There are four main walks of various lengths, but none more than about an hour and a half and that includes time to stop and wait for the intermittent calving. The Perito Moreno Glacier used to reach the shoreline, but has been retreating, as almost all the others in the Park and worldwide, since 2020. The Glacier is 5km long and covers most of a passageway at the tip of Lago Argentino. According to the signs, the ice is 70m at its highest point, but it looked more like 45 or 50 to me. I don’t know when the signs were posted and how much ice has been lost in the meantime. Regardless, the wall of pinnacled blue ice is dramatic. Calving happens intermittently, but even though I waited to capture one on video, the glacier didn’t give up its offering to the sea until I was in the forest behind trees and couldn’t see it. I could hear it, though, as the crashing comes with a boom. The origin of the Glacier is back in the mountains, where a white cloud had camped out the entire time I was there. Surrounding the Glacier are forests up to about 1,000m, i.e. 400m higher than in Tierra del Fuego, with blackish-grey mountain slopes patched with white snowfields near the peaks. The lake is glacial turquoise green with small icebergs floating near where they calved.

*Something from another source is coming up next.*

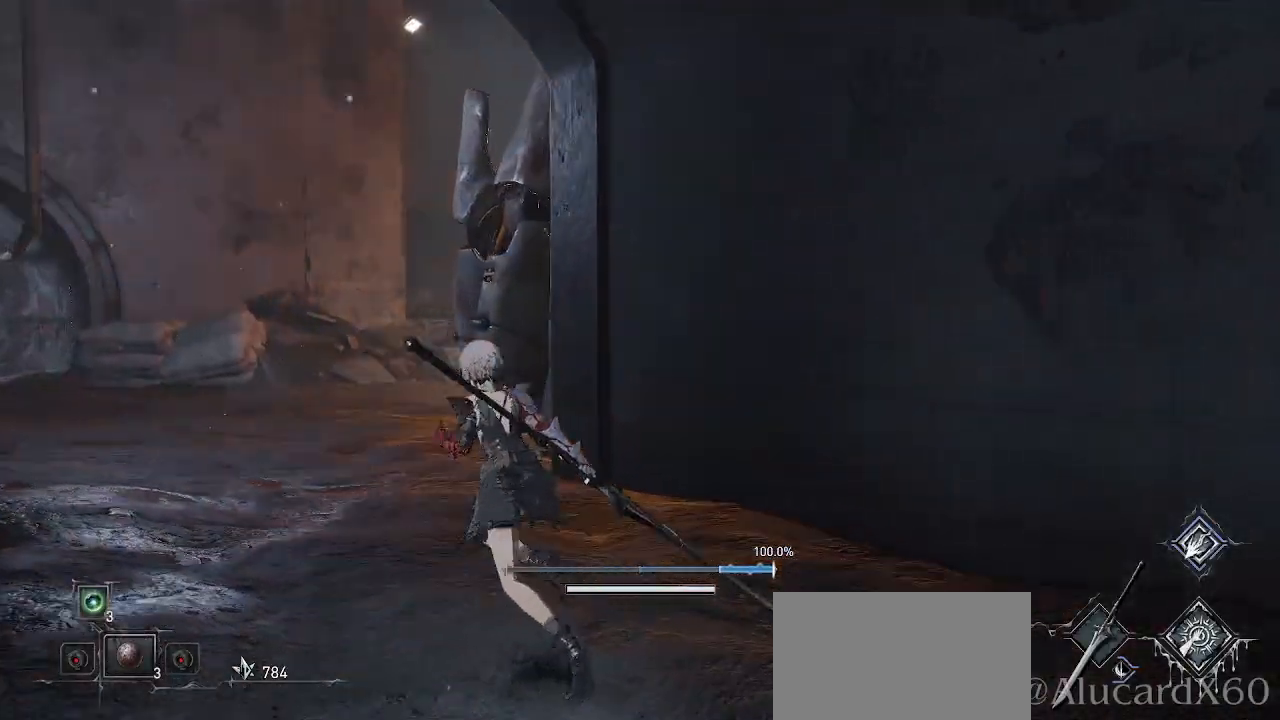
{"buttons": ["R3"], "left_stick": "up-left", "right_stick": "center", "events": [[17, "right_stick", "center"], [450, "R3", "down"]]}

Both national parks, the Parque Nacional los Glaciares in Argentina, the largest in the country and the Parque Nacional Torres del Paine, the smallest in Chilean Patagonia, are stunningly beautiful. Nature here is at its harshest and best. The wind blows ferociously ripping apart all that isn’t firmly and deeply planted in the ground. Water rages or stops entirely. The frozen earth gives way to a few hearty plants that have both medicinal and culinary value. In the spring and summer, the fire flower blooms lighting up the green hillsides. The air pure, the water potable. A harsh land, but a beautiful one. Somewhat like the Tetons in Wyoming, its cousin to the north, or further north the Columbian Icefields near Banff and Jasper national parks in Alberta, Canada, or even further the Mendenhall and Hubbard glaciers in Alaska. The extremes, both south and north, have a unique fragile beauty that begs to be protected from human made damage, including from mass tourism. Here, as elsewhere, one needs to tread softly, look and listen to the forces of nature.